28 Ocak 2018 Pazar

ULU ÇINAR YAŞAYAN EFSANE

               Babacan tavırlarıyla engin ve dolu dolu bilgileriyle etrafını aydınlatan halk adamı sözüyle özüyle gerçeği yansıtmaya çalışan, eleştirel bakış açısıyla daima kişiyi daha iyiye sevk eden yüce bir şahsiyet. Edebi alanda yaptığı çalışmalarla yöremize ait birçok eserin kayda geçmesini sağlayan sahip çıkan ve bu mücadeleyi araştırmalarıyla ve kalemiyle yapan bir önder.
             "Dürüstlük en büyük sermayedir, itibar en büyük servet." diye söze başladı ulu çınar. "1938 doğumluyum. Reşadiye Gazipaşa ilkokulunda okudum. Çorum öğretmen okulundan ve Samsun Eğitim Enstütüsü Edebiyat Bölümünden mezun oldum. Köy öğretmenliği, ortaokul, lise, yüksekokul öğretmenliği yaptım. Ayrıca yüksekokulda müdürlük, halk eğitim başkanlığı, Tokat mili eğitim müdür yardımcılığı gibi yöneticilik görevlerinde bulundum ve buradan emekli oldum. Halk türküleri, Halk edebiyatı gibi konularda araştırmalar yaptım. Tokat yöresine ait bir çok türküyü kayıtlara geçirdim. "Öyküleriyle Türkülerimiz" adında bir kitap çalışmam oldu. Kültürel dergilerde birçok yazım yayınlandı. Reşadiye Kuyucak Köyü adlı bir de kitabım var. 33 yıldır bir gazetede köşe yazarlığı yapıyorum.

**Sağlanan Malzeme**
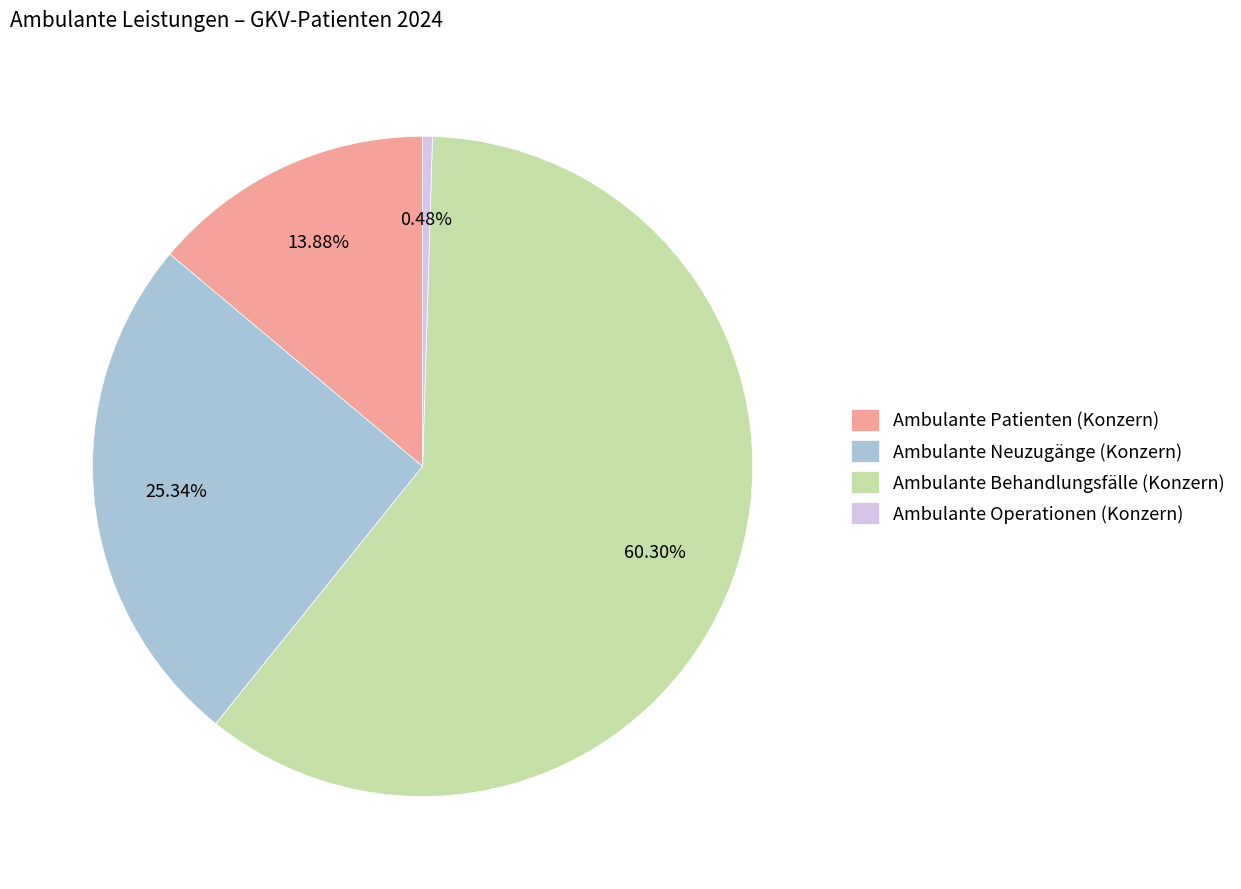

Which slice is the smallest?

Ambulante Operationen (Konzern)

**Görevler**
**1.** Okuma metnine göre ulu çınar kaç yıldır bir gazetede köşe yazarlığı yapmaktadır?
**2.** Okuma metninde "Babacan tavırlarıyla engin" sözlerinden "yapan bir önder." sözlerine kadar uzanan bölümün tamamını hiçbir değişiklik yapmadan yazınız.
Satırlar, okuma metninden ayrı tutulan bağımsız bir malzemedir.

**Alıştırma Çözümleri**
**1.** 33 yıldır.

**2.**
Babacan tavırlarıyla engin ve dolu dolu bilgileriyle etrafını aydınlatan halk adamı sözüyle özüyle gerçeği yansıtmaya çalışan, eleştirel bakış açısıyla daima kişiyi daha iyiye sevk eden yüce bir şahsiyet. Edebi alanda yaptığı çalışmalarla yöremize ait birçok eserin kayda geçmesini sağlayan sahip çıkan ve bu mücadeleyi araştırmalarıyla ve kalemiyle yapan bir önder.